Grupos europeos envían cartas de intenciones y entran en la fase inicial del proceso que podría llevar a la venta de hasta el 49,9% de la aerolínea portuguesa.
247 - Tres importantes grupos europeos de aviación han expresado formalmente su interés en adquirir una participación minoritaria en TAP SA, la aerolínea estatal portuguesa, en el marco del proceso de privatización de la compañía. El plan del gobierno portugués es vender hasta el 49,9% del capital de la aerolínea, preservando el control estatal y reservando el 5% de las acciones para los empleados.
Según información publicada por Folha de S. Paulo, el holding público Parpública, que lleva adelante el proceso, no ha revelado oficialmente los nombres de todos los inversores interesados. Sin embargo, Air France-KLM, Deutsche Lufthansa AG e IAG SA, empresa matriz de British Airways, han confirmado públicamente que enviaron cartas de intención esta semana, posicionándose en la puja por el activo estratégico.
Las manifestaciones de interés, que se cerraron el sábado pasado, marcan la primera etapa formal de la privatización de TAP. En esta fase inicial, los compradores potenciales presentan sus argumentos estratégicos para la operación, demuestran su capacidad financiera e indican las condiciones preliminares antes de proceder a presentar ofertas más detalladas.
Según los términos definidos por el gobierno portugués, los inversores que cumplan los requisitos de esta evaluación inicial deberán iniciar el proceso de diligencia debida en enero, una auditoría preliminar de las cuentas, contratos y operaciones de la empresa.
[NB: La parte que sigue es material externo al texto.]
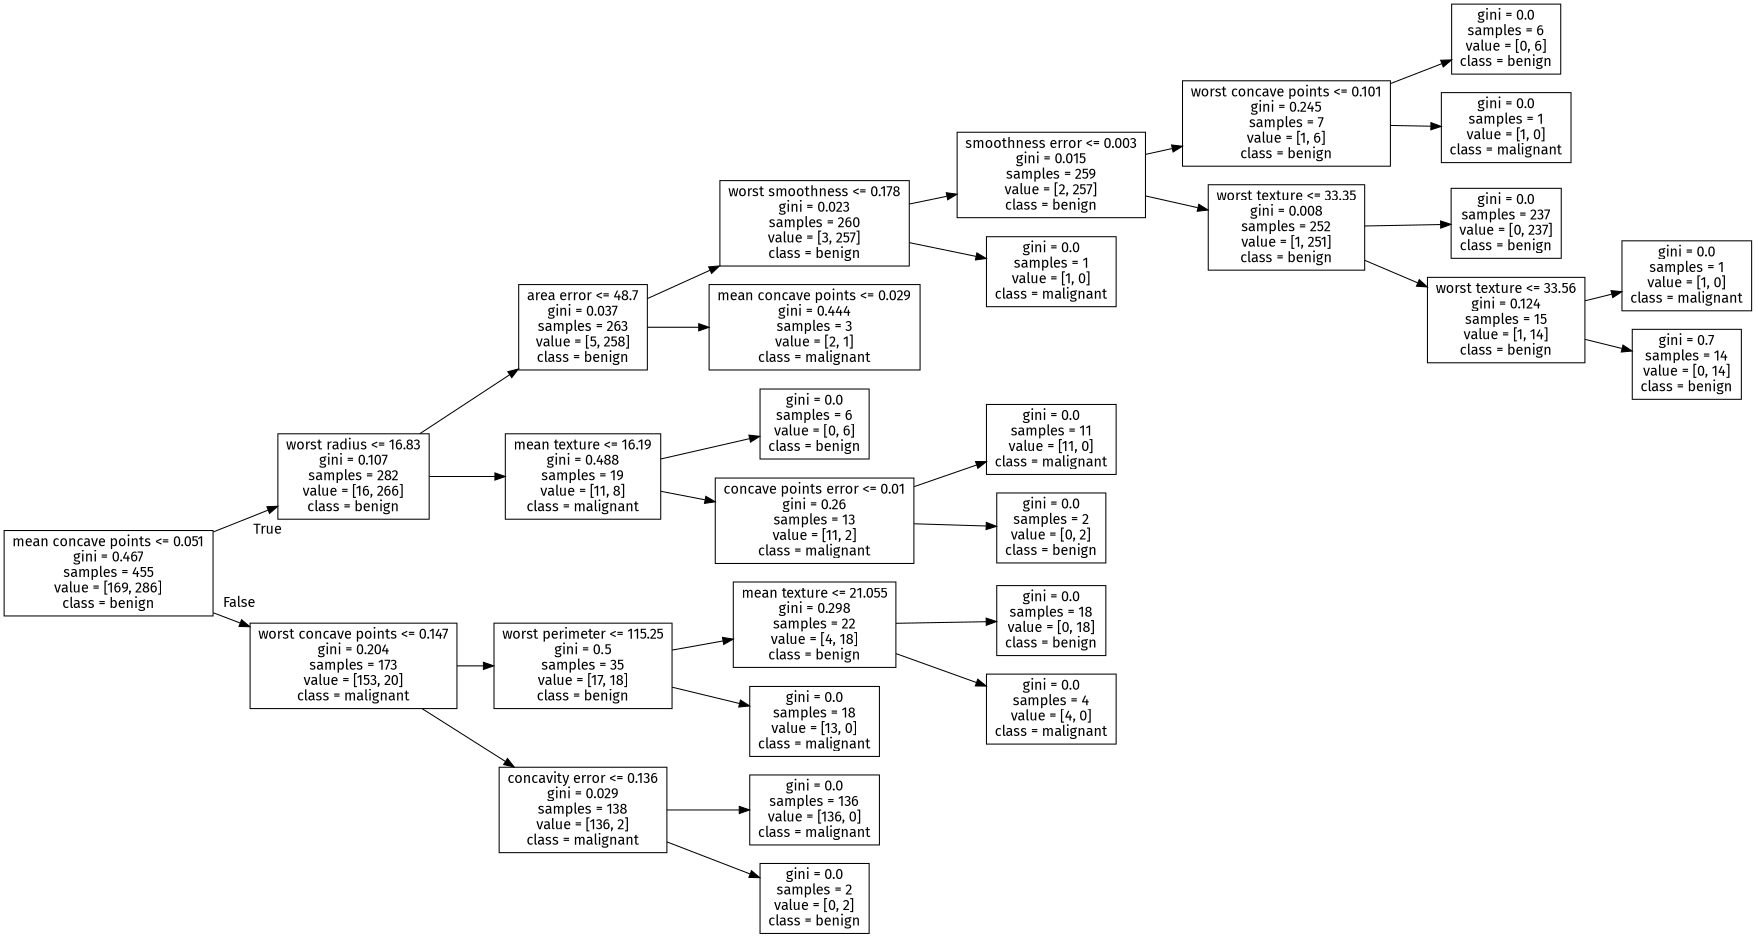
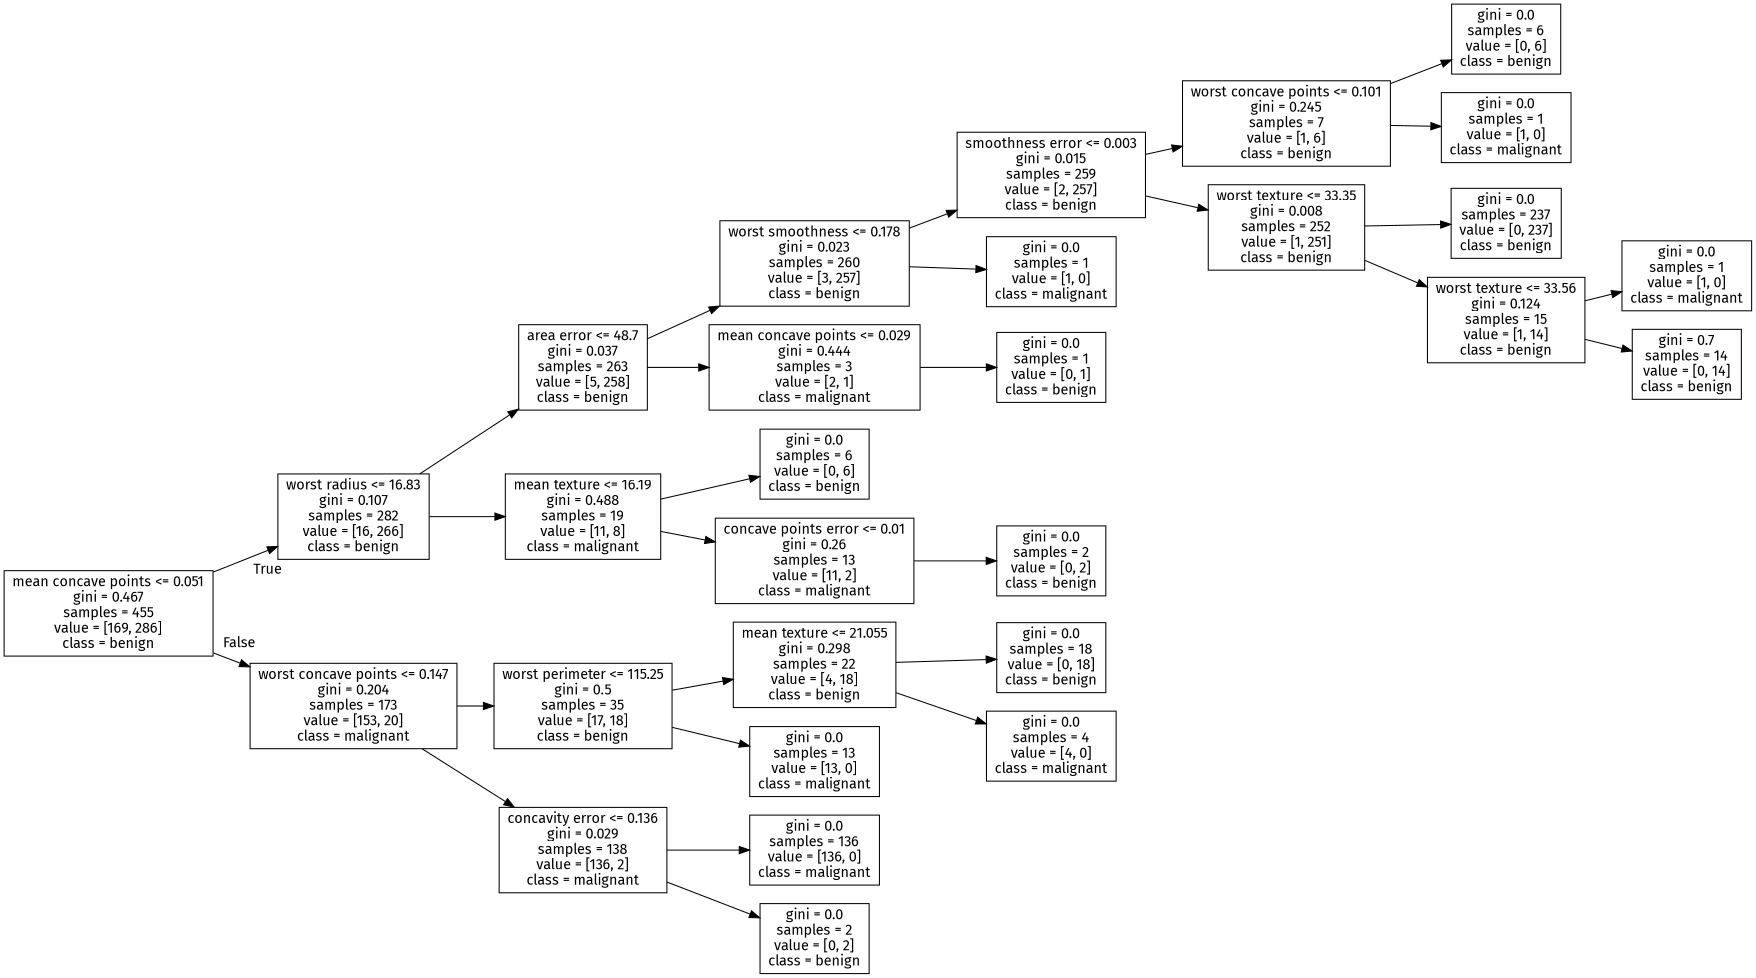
  digraph {
    fontname="Fira Sans"
    rankdir=LR
    node [fontname="Fira Sans" shape=box]
    edge [fontname="Fira Sans"]
    n1 [label="mean concave points <= 0.051\ngini = 0.467\nsamples = 455\nvalue = [169, 286]\nclass = benign"]
    n2 [label="worst radius <= 16.83\ngini = 0.107\nsamples = 282\nvalue = [16, 266]\nclass = benign"]
    n3 [label="worst concave points <= 0.147\ngini = 0.204\nsamples = 173\nvalue = [153, 20]\nclass = malignant"]
    n4 [label="area error <= 48.7\ngini = 0.037\nsamples = 263\nvalue = [5, 258]\nclass = benign"]
    n5 [label="mean texture <= 16.19\ngini = 0.488\nsamples = 19\nvalue = [11, 8]\nclass = malignant"]
    n6 [label="worst perimeter <= 115.25\ngini = 0.5\nsamples = 35\nvalue = [17, 18]\nclass = benign"]
    n7 [label="concavity error <= 0.136\ngini = 0.029\nsamples = 138\nvalue = [136, 2]\nclass = malignant"]
    n8 [label="worst smoothness <= 0.178\ngini = 0.023\nsamples = 260\nvalue = [3, 257]\nclass = benign"]
    n9 [label="mean concave points <= 0.029\ngini = 0.444\nsamples = 3\nvalue = [2, 1]\nclass = malignant"]
    n10 [label="gini = 0.0\nsamples = 6\nvalue = [0, 6]\nclass = benign"]
    n11 [label="concave points error <= 0.01\ngini = 0.26\nsamples = 13\nvalue = [11, 2]\nclass = malignant"]
    n12 [label="smoothness error <= 0.003\ngini = 0.015\nsamples = 259\nvalue = [2, 257]\nclass = benign"]
    n13 [label="gini = 0.0\nsamples = 1\nvalue = [1, 0]\nclass = malignant"]
+   n14 [label="gini = 0.0\nsamples = 1\nvalue = [0, 1]\nclass = benign"]
    n15 [label="worst concave points <= 0.101\ngini = 0.245\nsamples = 7\nvalue = [1, 6]\nclass = benign"]
    n16 [label="worst texture <= 33.35\ngini = 0.008\nsamples = 252\nvalue = [1, 251]\nclass = benign"]
    n17 [label="gini = 0.0\nsamples = 6\nvalue = [0, 6]\nclass = benign"]
    n18 [label="gini = 0.0\nsamples = 1\nvalue = [1, 0]\nclass = malignant"]
    n19 [label="gini = 0.0\nsamples = 237\nvalue = [0, 237]\nclass = benign"]
    n20 [label="worst texture <= 33.56\ngini = 0.124\nsamples = 15\nvalue = [1, 14]\nclass = benign"]
    n21 [label="gini = 0.0\nsamples = 1\nvalue = [1, 0]\nclass = malignant"]
    n22 [label="gini = 0.7\nsamples = 14\nvalue = [0, 14]\nclass = benign"]
-   n23 [label="gini = 0.0\nsamples = 11\nvalue = [11, 0]\nclass = malignant"]
    n24 [label="gini = 0.0\nsamples = 2\nvalue = [0, 2]\nclass = benign"]
    n25 [label="mean texture <= 21.055\ngini = 0.298\nsamples = 22\nvalue = [4, 18]\nclass = benign"]
-   n26 [label="gini = 0.0\nsamples = 18\nvalue = [13, 0]\nclass = malignant"]
+   n26 [label="gini = 0.0\nsamples = 13\nvalue = [13, 0]\nclass = malignant"]
    n27 [label="gini = 0.0\nsamples = 136\nvalue = [136, 0]\nclass = malignant"]
    n28 [label="gini = 0.0\nsamples = 2\nvalue = [0, 2]\nclass = benign"]
    n29 [label="gini = 0.0\nsamples = 18\nvalue = [0, 18]\nclass = benign"]
    n30 [label="gini = 0.0\nsamples = 4\nvalue = [4, 0]\nclass = malignant"]
    n1 -> n2 [headlabel=True labelangle=45 labeldistance=2.5]
    n1 -> n3 [headlabel=False labelangle=-45 labeldistance=2.5]
    n2 -> n4
    n2 -> n5
    n3 -> n6
    n3 -> n7
    n4 -> n8
    n4 -> n9
    n5 -> n10
    n5 -> n11
    n6 -> n25
    n6 -> n26
    n7 -> n27
    n7 -> n28
    n8 -> n12
    n8 -> n13
-   n11 -> n23
+   n9 -> n14
    n11 -> n24
    n12 -> n15
    n12 -> n16
    n15 -> n17
    n15 -> n18
    n16 -> n19
    n16 -> n20
    n20 -> n21
    n20 -> n22
    n25 -> n29
    n25 -> n30
  }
Con base en este análisis, se estructurarán las propuestas económicas y corporativas para la adquisición de una participación en la empresa.
Las propuestas no vinculantes, que aún no tienen un compromiso de compra definitivo, pueden presentarse hasta el 1 de abril. Posteriormente, los grupos interesados dispondrán de aproximadamente tres meses para convertir estas intenciones en ofertas vinculantes, con valores, condiciones y garantías ya consolidados, un paso crucial para la elección del futuro socio privado de la aerolínea portuguesa.
El modelo en discusión prevé que el Estado portugués mantenga el control accionario, aunque abre un importante espacio para un socio estratégico internacional. Para el gobierno, la privatización parcial se considera una forma de fortalecer financieramente a TAP, ampliar rutas y alianzas, y al mismo tiempo preservar la importancia de la empresa en la conectividad entre Europa, África y Sudamérica.
La reserva del 5% de las acciones para los empleados también pretende crear un incentivo para la alineación entre la fuerza laboral y el desempeño de la empresa bajo la nueva estructura accionarial, en un escenario en el que la elección del socio privado podría redefinir la estrategia comercial y operativa de TAP en los próximos años.